Ninas musikalischer Einfluss reicht aber noch weit über ihren Tod hinaus.Ihre Songs wurden im Laufe der Jahrzehnte von so unterschiedlichen Künstlern wie David Bowie (“Wild Is The Wind”), Jeff Buckley (“Be My Husband”), Feist und Ollabelle (“See-Line Woman”) und Mary J. Blige ( “Feeling Good”) gecovert oder gesamplet.

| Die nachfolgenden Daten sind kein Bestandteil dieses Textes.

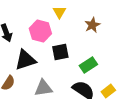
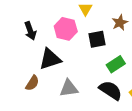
black square: (60, 52) -> (97, 39), moved

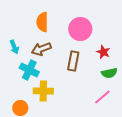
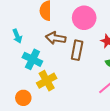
brown arrow: (41, 49) -> (56, 38), moved, turned 30
yellow cross: (43, 91) -> (47, 81), turned -30

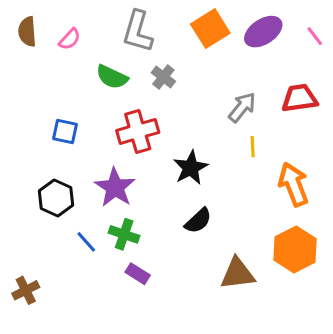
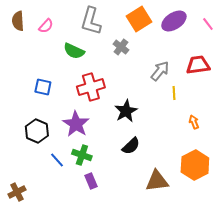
gray cross: (163, 77) -> (121, 47), moved
yellow line: (253, 147) -> (174, 93), moved
orange arrow: (294, 184) -> (194, 122), size x0.5
purple rectangle: (138, 274) -> (91, 181), turned 35

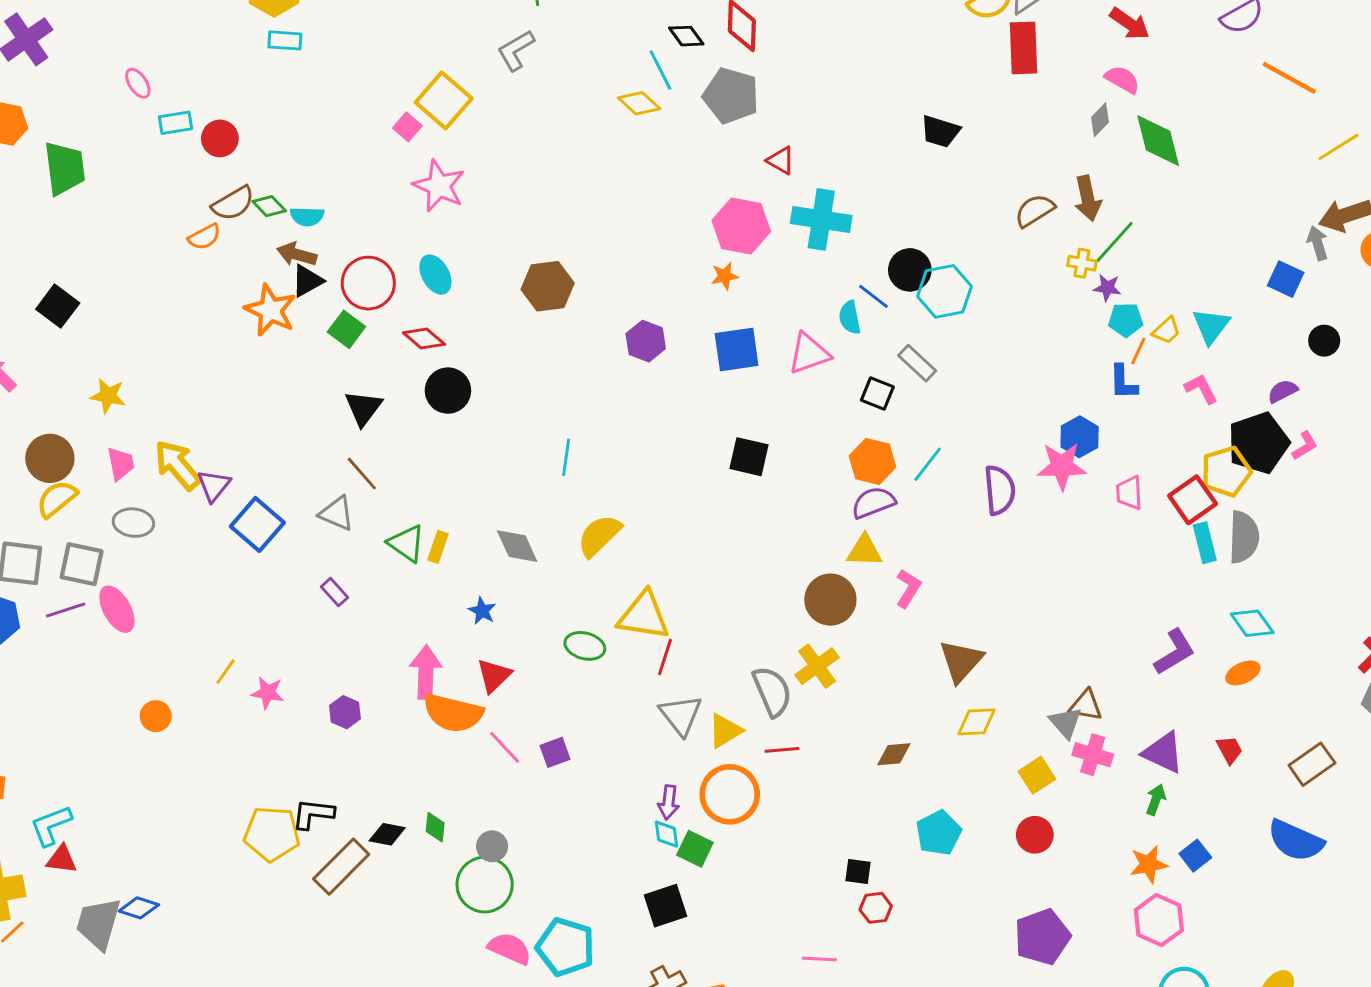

Meshell Ndegeocello widmet ihr 2012 gleich ein ganz Album (“Pour Une Âme Souveraine: A Dedication To Nina Simone”). 2014 zollten ihr internationale Stars wie Gregory Porter, Melody Gardot, Keziah Jones, Sophie Hunger und Ben l’Oncle Soul auf dem Album “Round Nina: A Tribute To Nina Simone” Respekt. Das 2016 in die Kinos gekommene Biopic “Nina” löste hingegen heftige Kontroversen aus, nicht zuletzt weil die Hauptrolle mit der “zu hellhäutigen” Zoe Saldana besetzt wurde und faktisch so einiges nicht stimmte.